Your contrapositive is correct.

To actually prove the contrapositive, use the hint they've given. Suppose that \(p\) is composite. Then there exists a prime factor \( p_1 \) of \(p\). However, carefully note that because \(p_1\) is a prime divisor of \(p\), that \(1 < p_1 < p\).

We wish to only prove a "there-exists" statement as you correctly stated, so we may choose our values for \(a\) and \(b\). Make the specific choice \(a=p_1\) and \(b=\frac{p}{p_1}\) as they've given in the hint. Then on one hand, it is clearly true that \( ab = p \), so the obvious fact that \( p\mid p\) implies \(p\mid ab\).

On the other hand, we know that \(p_1 < p\).

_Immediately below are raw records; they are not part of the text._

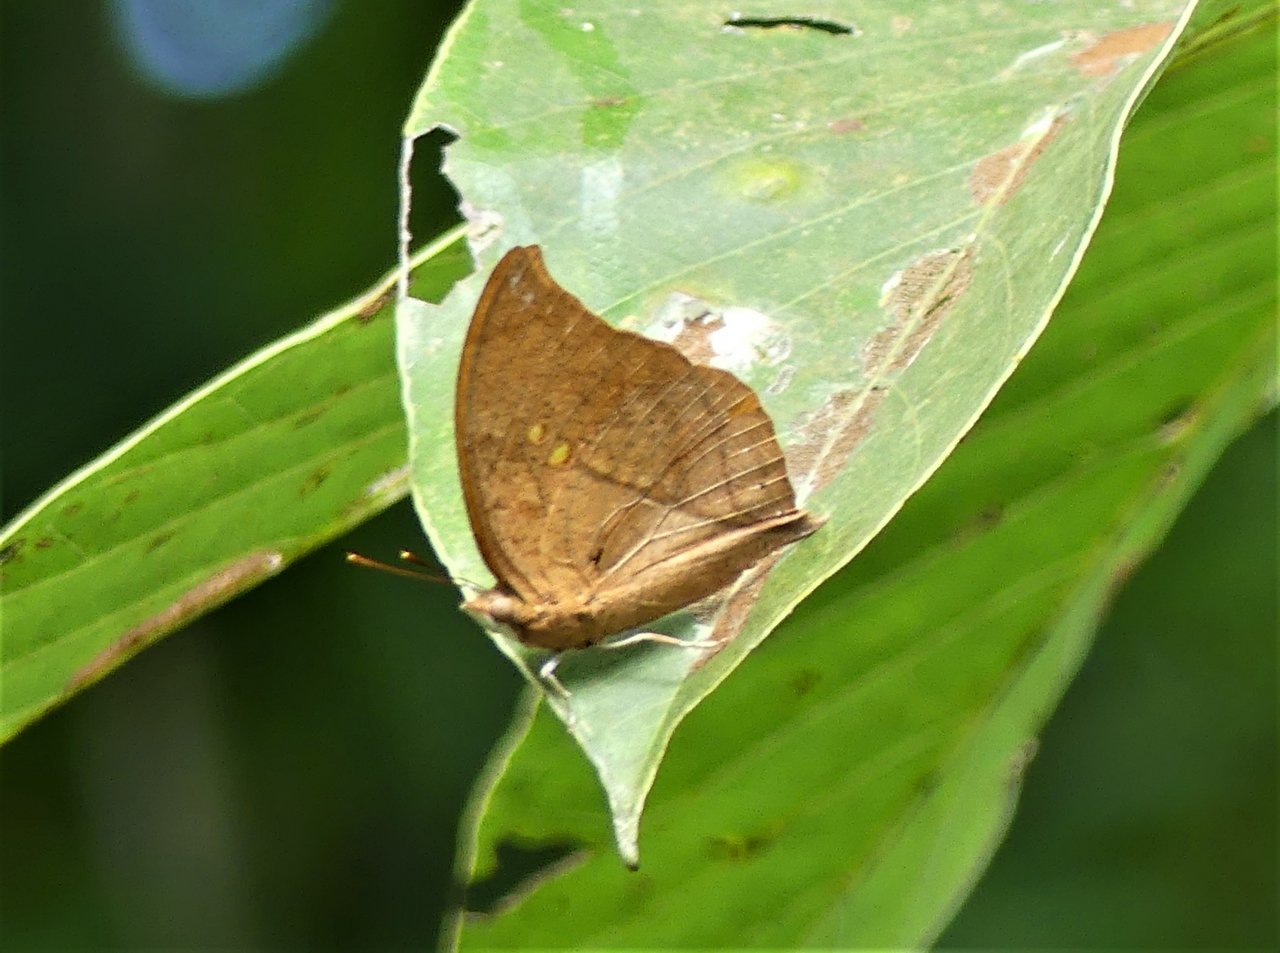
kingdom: Animalia
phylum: Arthropoda
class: Insecta
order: Lepidoptera
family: Nymphalidae
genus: Fountainea
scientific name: Fountainea
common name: Angled Leafwing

Therefore it's impossible that \( p \mid p_1 \), since no integer is divisible by any integer less than it. Therefore \( p\not\mid a\).

Likewise, since \(p_1 > 1\), it follows that \(\frac{p}{p_1} < \frac{p}{1} = p\). That is, \( \frac{p}{p_1}\) is also an integer strictly less than \(p\). Hence \(p \not\mid \frac{p}{p_1} \), i.e. \(p \not\mid b\).

And the contrapositive has now been proven.